Let's say I have the following data:

Foo1 <-> Bar1
Foo2 <-> Bar1
Foo2 <-> Bar2
Foo2 <-> Bar3
Foo3 <-> Bar2
Foo3 <-> Bar3

How would I implement something that could support this?

One way to do this would be to create a class containing a Foo, and a Bar, and for my example I'd have 6 of these, with each possible combination, however this doubles up data.

With this data, I need to be able to perform calculations on Foo1 based on how many Bar's it points too, and how many Foo's the Bar's point too etc etc.

I'm not looking for an answer, I'd rather some direction on how to implement this, maybe even a few links.

+1  A: 

Well, without giving you an answer, think about what can be done with 2-dimensional arrays and thinking about the problem from the perspective of storing information about edges.

BobbyShaftoe
Think about the sparseness. It's going to be huge and mostly empty, and there's no good way to get a count of adjacencies or iterate through them.
Steven Sudit
A: 

each class could have a list of the type of the other. You dont duplicate the data this way unless you are using value types. the cross references could make for memory leaks.

Joe Caffeine
+1  A: 

This smells like a relational database problem to me. What you have described is two tables with a many-to-many relationship. Whether this answer is appropriate will depend a lot on what your data actually looks like. The previous suggestion of having each object contain a List of the other object is one way, but let's call a spade a spade, this is a relational database. Consider using a technology like the ADO.Net Entity Framework or LINQ to define your data as a relational database and use LINQ to query the data.

You mention that you're concerned about doubling the memory. Again this depends on what your real-world data looks like, but unless you have massive amounts of data, this is probably not going to be an issue. The only wasted memory is empty memory. Use the memory, if it (a) makes the problem easier to solve or (b) gives you more flexibility. Don't optimise unless you have a performance problem.

Tim Long
A: 

What Joe said is on the right track. Each Loan would have a list of Security instances and each Security would have a list of Loan instances. The trick is to make sure you never have a Loan that thinks it's related to a Security but that Security doesn't agree. I would suggest allowing Add or Remove operations only on pairs, to ensure that they're done in parallel. I don't see how this would cause memory leaks, since the GC is smart enough to handle this. Reference-counting, in contrast, can't handle this without some tricks.

Steven Sudit
+1  A: 

You've basically outlined a graph model, traditionally thought of as 'nodes' and 'edges'. But the securities/loans works.

There are two classic answers to this sort of thing.

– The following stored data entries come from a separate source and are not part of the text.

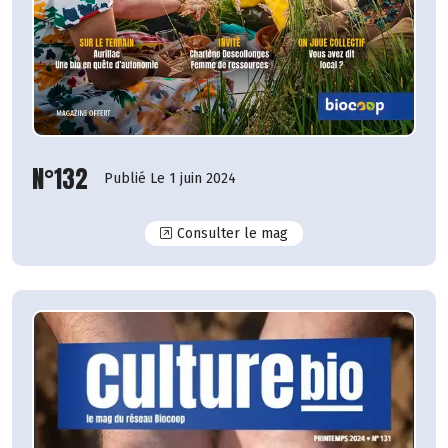
N°132
Publié Le 1 juin 2024
N°132
Consulter le mag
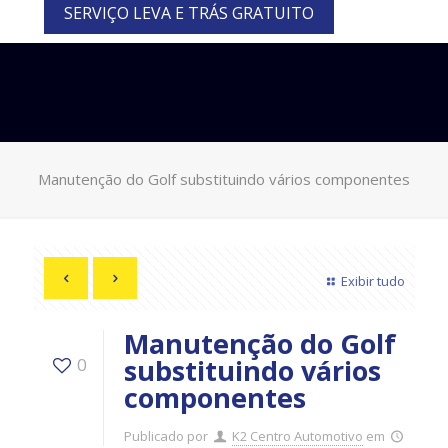
SERVIÇO LEVA E TRÁS GRATUITO
Manutenção do Golf substituindo vários componentes
Exibir tudo
Manutenção do Golf
substituindo vários
0
componentes
Publicado por
K2 Centro Automotivo
em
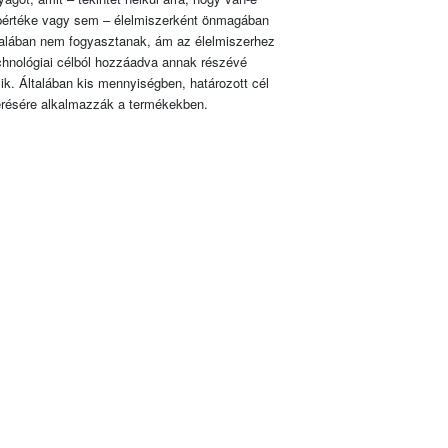
pértéke vagy sem – élelmiszerként önmagában
talában nem fogyasztanak, ám az élelmiszerhez
chnológiai célból hozzáadva annak részévé
lik. Általában kis mennyiségben, határozott cél
érésére alkalmazzák a termékekben.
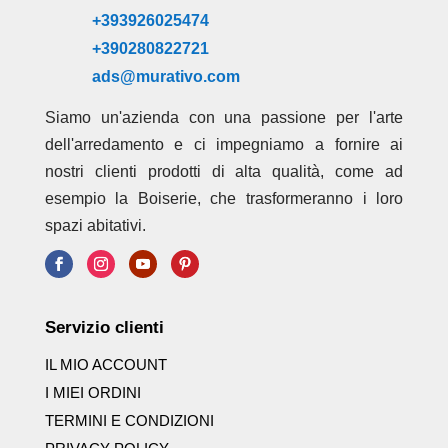
+393926025474
+390280822721
ads@murativo.com
Siamo un'azienda con una passione per l'arte
dell'arredamento e ci impegniamo a fornire ai
nostri clienti prodotti di alta qualità, come ad
esempio la Boiserie, che trasformeranno i loro
spazi abitativi.
Servizio clienti
IL MIO ACCOUNT
I MIEI ORDINI
TERMINI E CONDIZIONI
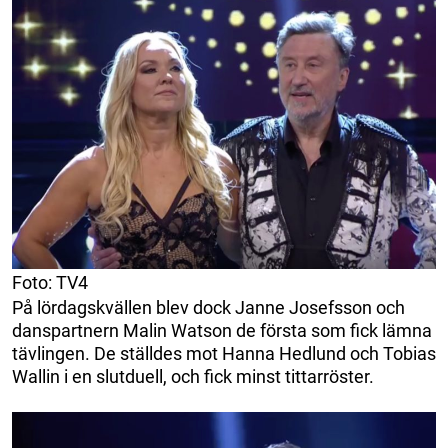
Foto: TV4
På lördagskvällen blev dock Janne Josefsson och
danspartnern Malin Watson de första som fick lämna
tävlingen. De ställdes mot Hanna Hedlund och Tobias
Wallin i en slutduell, och fick minst tittarröster.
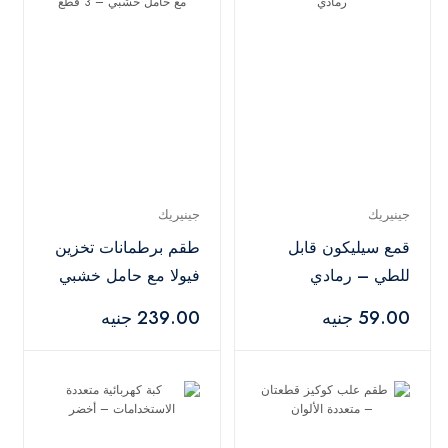
جينيريك
جينيريك
قمع سيليكون قابل
طقم برطمانات تخزين
للطي – رمادي
فيولا مع حامل خشبي
– 3 قطع
59.00 جنيه
239.00 جنيه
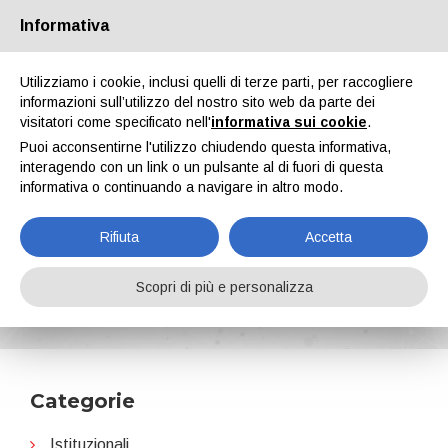
Informativa
Chi siamo
Partners
Contatti
Area riservata
Utilizziamo i cookie, inclusi quelli di terze parti, per raccogliere
informazioni sull’utilizzo del nostro sito web da parte dei
visitatori come specificato nell'
informativa sui cookie
.
Puoi acconsentirne l'utilizzo chiudendo questa informativa,
interagendo con un link o un pulsante al di fuori di questa
informativa o continuando a navigare in altro modo.
EN
IT
DE
ES
PT
Rifiuta
Accetta
CEPE
Scopri di più e personalizza
Home
News
CEPE
Categorie
Istituzionali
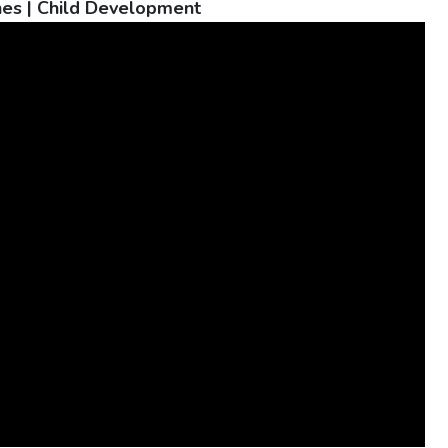
es | Child Development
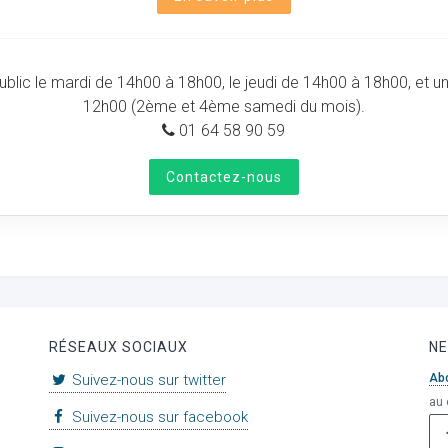
public le mardi de 14h00 à 18h00, le jeudi de 14h00 à 18h00, et u
12h00 (2ème et 4ème samedi du mois).
01 64 58 90 59
Contactez-nous
RÉSEAUX SOCIAUX
N
Suivez-nous sur twitter
Ab
au 
Suivez-nous sur facebook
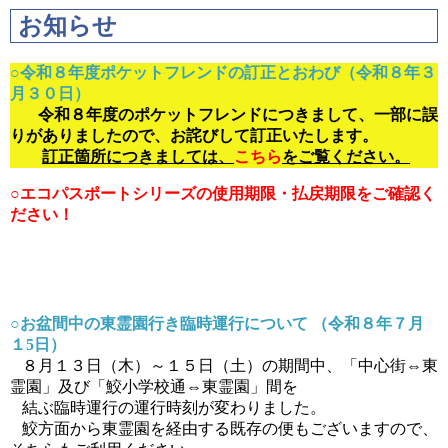
お知らせ
○令和８年度ポケットフレンドの訂正とおわび（令和８年３
月３０日）
令和８年度のポケットフレンドにつきまして、一部に誤
りがありましたので、お詫びして訂正いたします。
訂正箇所につきましては、
こちら
をご覧ください。
○エコパスポートシリーズの使用期限・払戻期限をご確認く
ださい！
○お盆間中の東霊園行き臨時運行について （令和８年７月
１5日）
８月１３日（木）～１５日（土）の期間中、「中心街⇔東
霊園」及び「鮫小学校通⇔東霊園」間を
結ぶ臨時運行の運行時刻が変わりました。
鮫方面から東霊園を経由する既存の便もございますので、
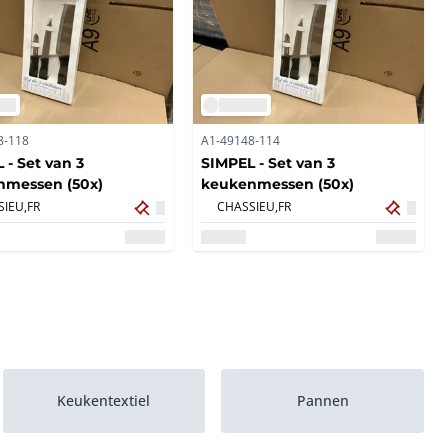
8-118
A1-49148-114
 - Set van 3
SIMPEL - Set van 3
nmessen (50x)
keukenmessen (50x)
IEU,
FR
CHASSIEU,
FR
Keukentextiel
Pannen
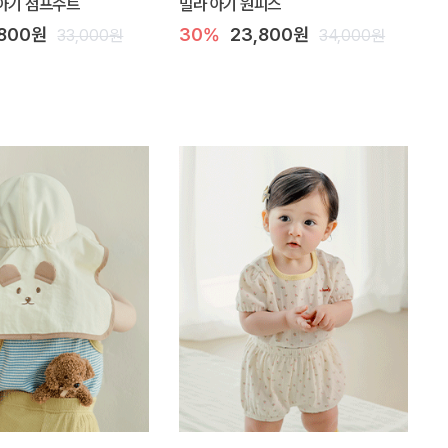
아기 점프수트
밀라 아기 원피스
,800원
30%
23,800원
33,000원
34,000원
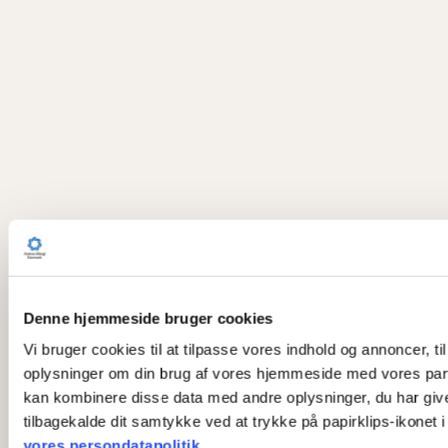
Denne hjemmeside bruger cookies
Vi bruger cookies til at tilpasse vores indhold og annoncer, til
oplysninger om din brug af vores hjemmeside med vores part
kan kombinere disse data med andre oplysninger, du har givet 
tilbagekalde dit samtykke ved at trykke på papirklips-ikonet 
vores persondatapolitik
.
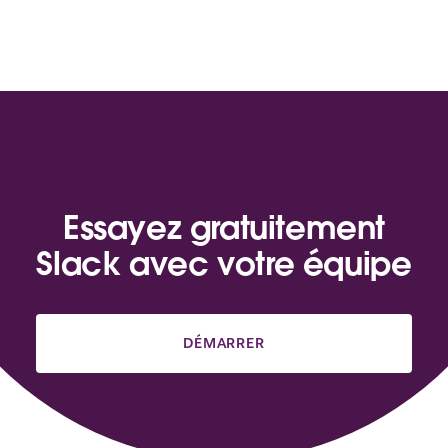
Essayez gratuitement
Slack avec votre équipe
DÉMARRER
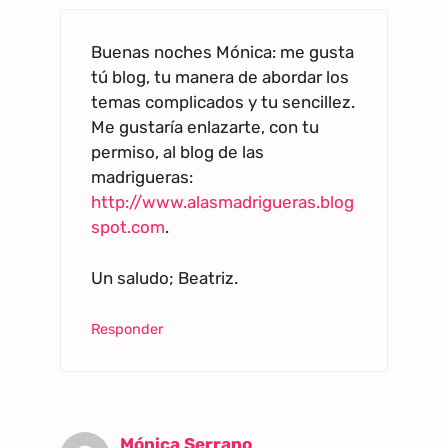
Buenas noches Mónica: me gusta
tú blog, tu manera de abordar los
temas complicados y tu sencillez.
Me gustaría enlazarte, con tu
permiso, al blog de las
madrigueras:
http://www.alasmadrigueras.blog
spot.com
.
Un saludo; Beatriz.
Responder
Mónica Serrano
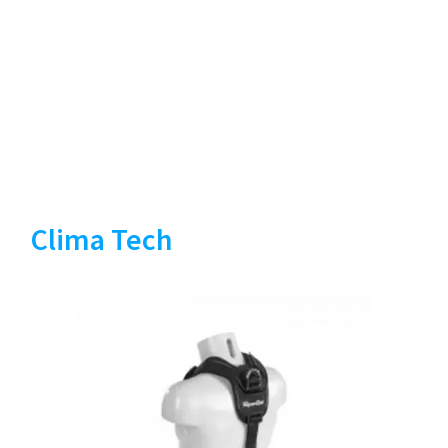
Clima Tech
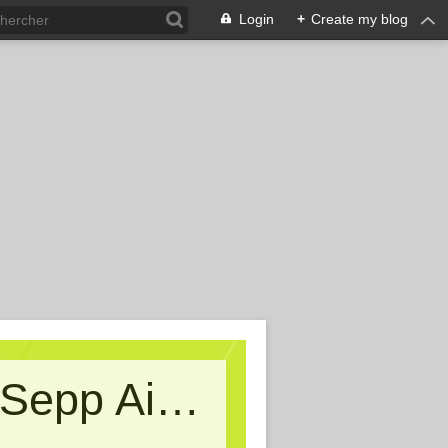
Login
+
Create my blog
Kritische Massen - Ein Blog von Sepp Aigner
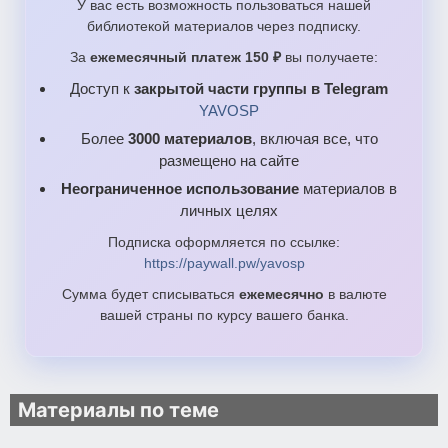
У вас есть возможность пользоваться нашей
библиотекой материалов через подписку.
За
ежемесячный платеж 150 ₽
вы получаете:
Доступ к
закрытой части группы в Telegram
YAVOSP
Более
3000 материалов
, включая все, что
размещено на сайте
Неограниченное использование
материалов в
личных целях
Подписка оформляется по ссылке:
https://paywall.pw/yavosp
Сумма будет списываться
ежемесячно
в валюте
вашей страны по курсу вашего банка.
Материалы по теме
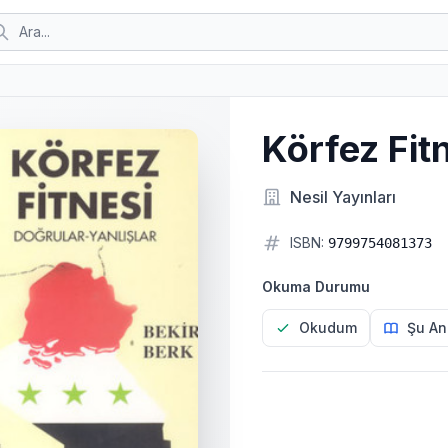
Körfez Fit
Nesil Yayınları
ISBN:
9799754081373
Okuma Durumu
Okudum
Şu An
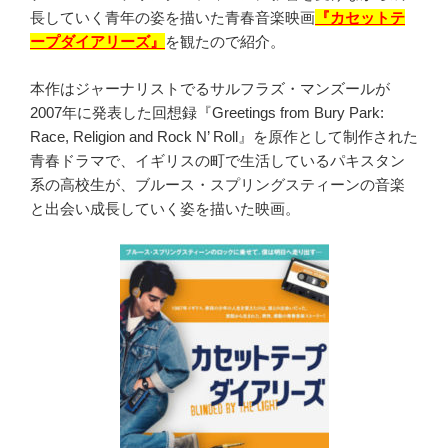
長していく青年の姿を描いた青春音楽映画
『カセットテ
ープダイアリーズ』
を観たので紹介。
本作はジャーナリストでるサルフラズ・マンズールが
2007年に発表した回想録『Greetings from Bury Park:
Race, Religion and Rock N’ Roll』を原作として制作された
青春ドラマで、イギリスの町で生活しているパキスタン
系の高校生が、ブルース・スプリングスティーンの音楽
と出会い成長していく姿を描いた映画。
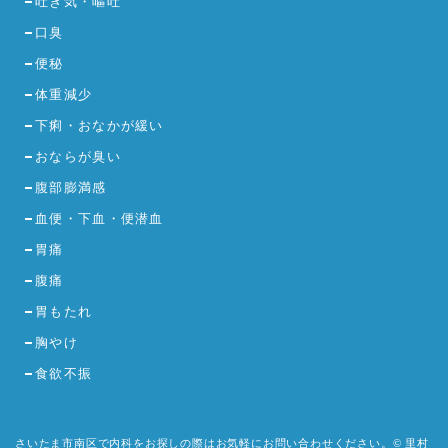
吐き気・嘔吐
口臭
便秘
体重減少
下痢・おなかが緩い
おならが臭い
腹部膨満感
血便・下血・便潜血
胃痛
腹痛
胃もたれ
胸やけ
食欲不振
さいたま市南区で内科をお探しの際はお気軽にお問い合わせください。© 里村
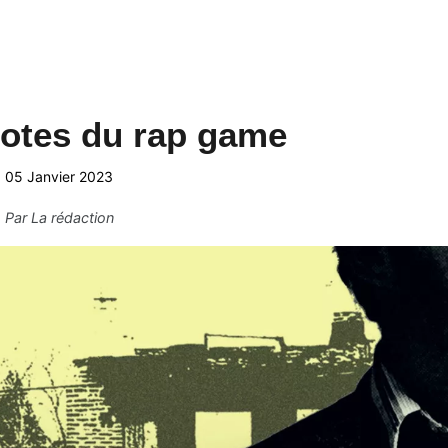
otes du rap game
05 Janvier 2023
Par
La rédaction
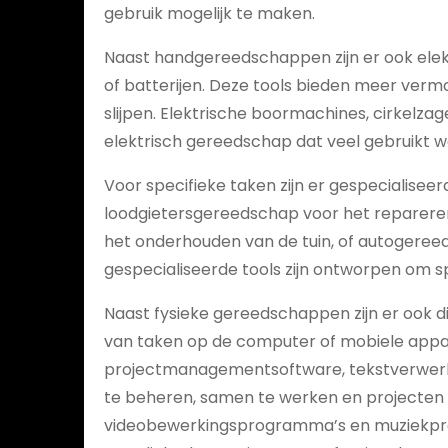
gebruik mogelijk te maken.
Naast handgereedschappen zijn er ook elek
of batterijen. Deze tools bieden meer vermo
slijpen. Elektrische boormachines, cirkelz
elektrisch gereedschap dat veel gebruikt wo
Voor specifieke taken zijn er gespecialisee
loodgietersgereedschap voor het repareren 
het onderhouden van de tuin, of autogeree
gespecialiseerde tools zijn ontworpen om sp
Naast fysieke gereedschappen zijn er ook dig
van taken op de computer of mobiele appara
projectmanagementsoftware, tekstverwerk
te beheren, samen te werken en projecten t
videobewerkingsprogramma’s en muziekprodu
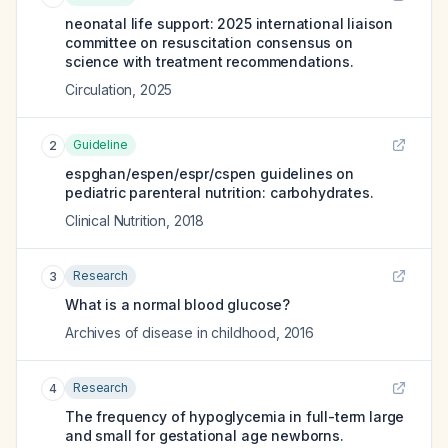
neonatal life support: 2025 international liaison
committee on resuscitation consensus on
science with treatment recommendations.
Circulation
,
2025
Guideline
2
espghan/espen/espr/cspen guidelines on
pediatric parenteral nutrition: carbohydrates.
Clinical Nutrition
,
2018
Research
3
What is a normal blood glucose?
Archives of disease in childhood
,
2016
Research
4
The frequency of hypoglycemia in full-term large
and small for gestational age newborns.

It depends what questions you want to be able to ask of your data, how efficiently you want to store it, and how dense your data is.

If, say, 30% of possible relations between securities and loans exist, then a dense data structure will definitely pay off. Just keep a big matrix: Securities on X. Loans on Y. (X,Y) means that the loan exists.

If the set isn't very dense, then you start using "sparse edge data structures." Depending on your application, you might:

  1. Any S object has a list of it's Ls. { S->L,L,L; S->L; S->L,L,L }. Makes it really easy to find S's neighbors, but hard to find L's

  2. S objects have a list of Ls, Ls have a list of S's: (S->L,L,L and L->S,S,S). Uses more space, but gives you both-directional queries.

  3. Store a set of just (S,L) pairs. Pretty bad unless you mostly need to ask "are this S and and that L related?"

  4. Store a list of both S,L and L,S and index it somehow. This is what we mean by "make your database do the work."